Related:HPE, Vultr Go All In on AI Inference Data Center Growth

The new products span AI training clusters, inference environments, data center interconnects, and edge deployments, reflecting growing demand for networking architectures that support the full AI lifecycle.

HPE also introduced two new AI networking products. The HPE Juniper Networking QFX5140 switch targets inference clusters and edge AI deployments, while a new QFX5252 switch tray is designed for AMD’s Helios rack-scale AI platform. HPE said the products are intended to reduce networking delays that leave GPUs waiting for data rather than processing workloads.

Rahim said the acquisition has also enabled HPE to address both scale-out and scale-up AI networking architectures. While Juniper had already established positions in routing and scale-out networking, he said tighter integration with HPE compute systems has accelerated development of scale-up technologies such as those being deployed in AMD Helios.

Mist and Marvis Expand Across the Portfolio

HPE is also extending Juniper’s Mist platform deeper into the Aruba installed base.

The company said HPE Networking CX switches will now be supported in the Mist platform, providing customers with AI-driven visibility, automated troubleshooting, service-level insights, and Marvis AI actions. HPE is also bringing Marvis self-driving capabilities into Aruba Central, including automated remediation functions such as wired port troubleshooting.

Related:HPE Interview: Why Data Center Efficiency Is Now Core to IT Decisions

New Mist capabilities include predictive analytics for optics and system failures, along with an AI reasoning engine that draws on operational telemetry, support cases, and network data to accelerate root-cause analysis and remediation.

Rahim said more than 80% of network incidents in self-driving deployments are now either automatically remediated or accompanied by immediate root-cause information for operators.

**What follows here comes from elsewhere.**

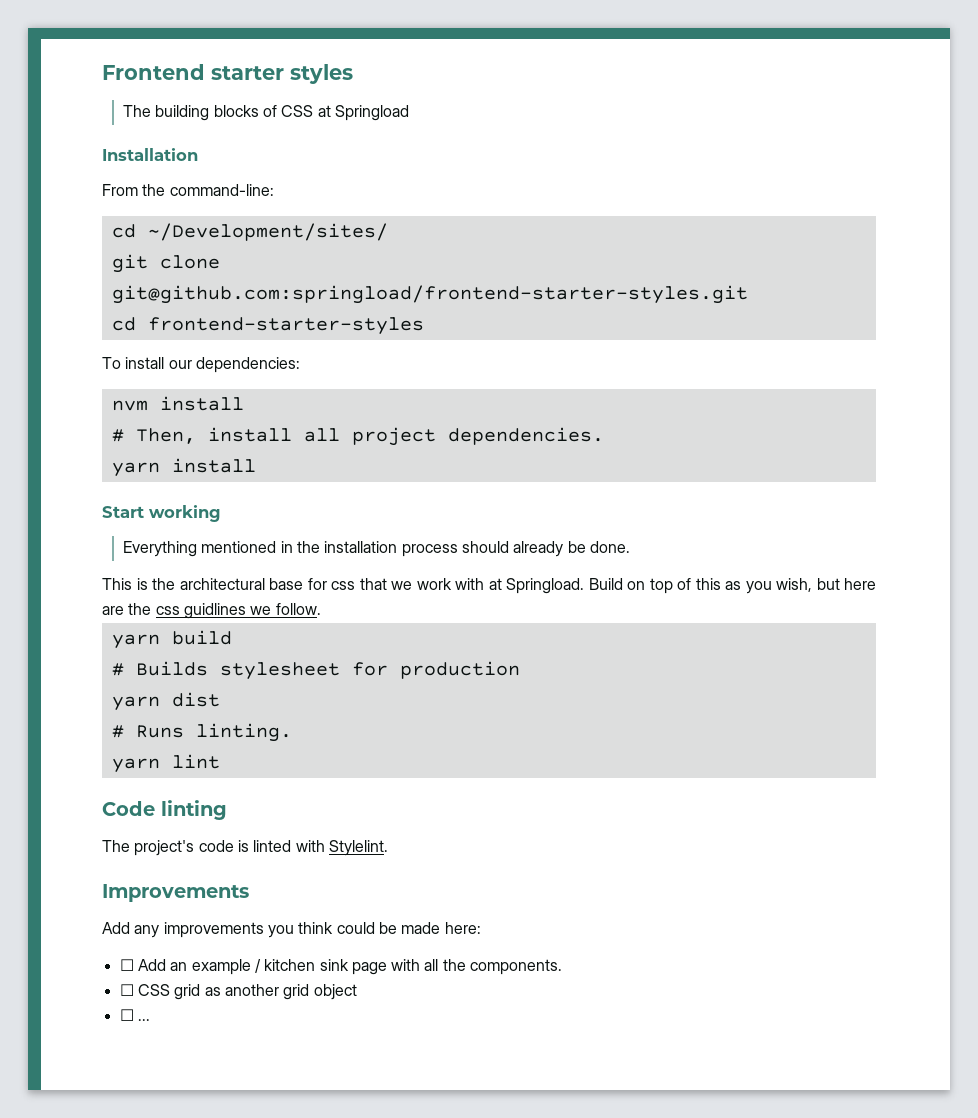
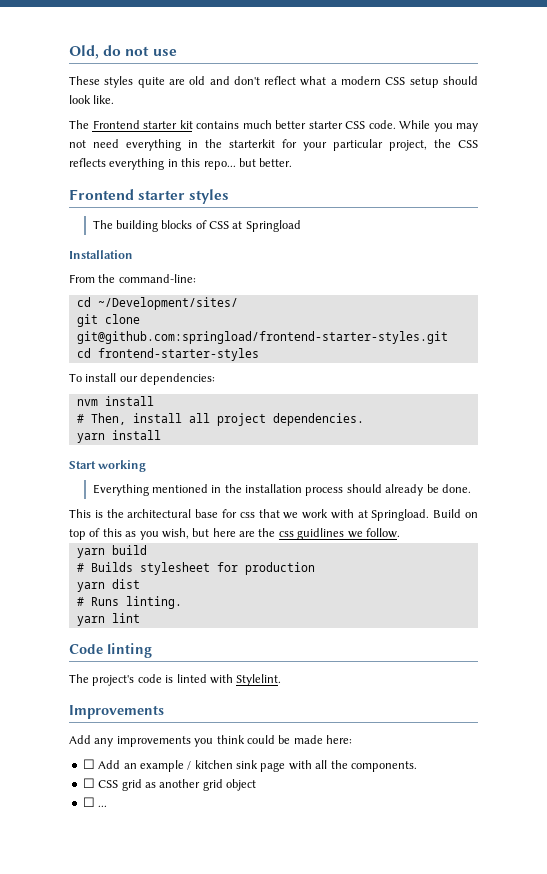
(102, 72) none -> [69,45,177,59] [69,76,479,88] [69,95,115,104] [69,120,478,132] [69,139,478,151] [69,158,293,170] Old, do not use // These styles quite are old and don't reflect what a modern CSS setup should look like. // The Frontend starter kit contains much better starter CSS code. While you may not need everything in the starterkit for your particular project, the CSS reflects everything in this repo... but better. //

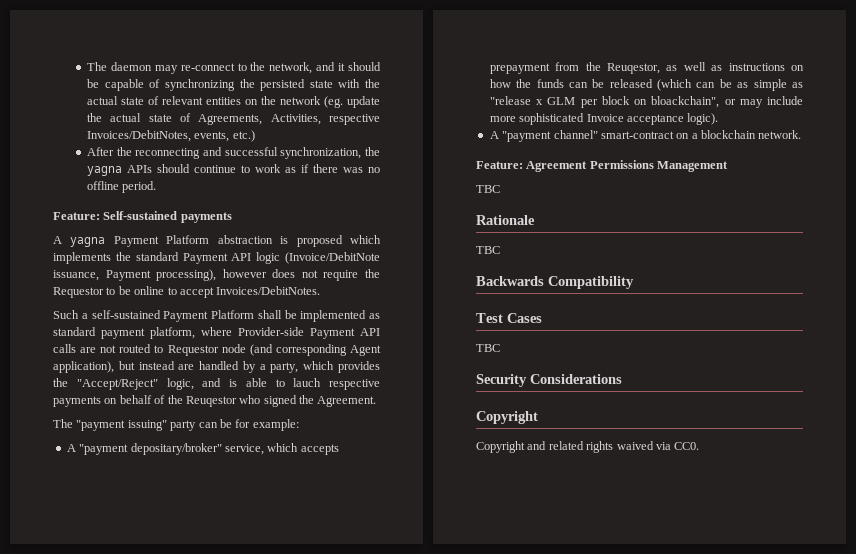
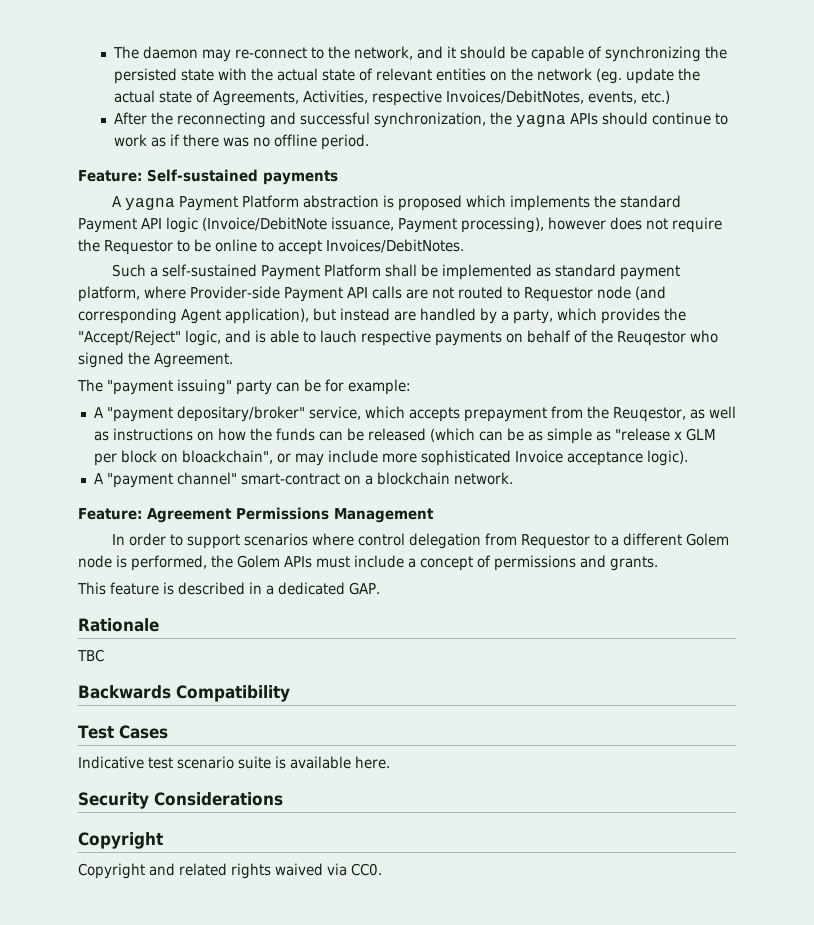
[476,185,500,193] TBC -> [112,533,730,549] [78,555,658,571] [77,582,380,595] In order to support scenarios where control delegation from Requestor to a different Golem node is performed, the Golem APIs must include a concept of permissions and grants. // This feature is described in a dedicated GAP.
[476,344,500,352] TBC -> [78,756,390,769] Indicative test scenario suite is available here.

Kardwell said the growing complexity of AI infrastructure is increasing the value of automated operations.

“The cost of failure and downtime is unacceptable. The ability of self-healing is so important,” he said.

Security and Operations Converge

HPE also expanded integrations between networking and infrastructure management platforms. HPE Mist Networking Data Center Assurance is now integrated with HPE Compute Ops Management and GreenLake, providing operators with a more unified view of networking and compute infrastructure.

On the security side, HPE unveiled a unified secure access service edge (SASE) platform that combines SD-WAN and security service edge capabilities through a single management console. Built on HPE Networking EdgeConnect, the platform incorporates zero-trust access controls and AI-assisted operations intended to simplify security and network management.

One surprise since the deal closed, Rahim said, has been the speed of integration.

“Things that I thought would be really difficult – getting teams together, making them feel like they’re on the same team, making the tough decisions about roadmaps and so forth – have all gone easier than I expected,” he said.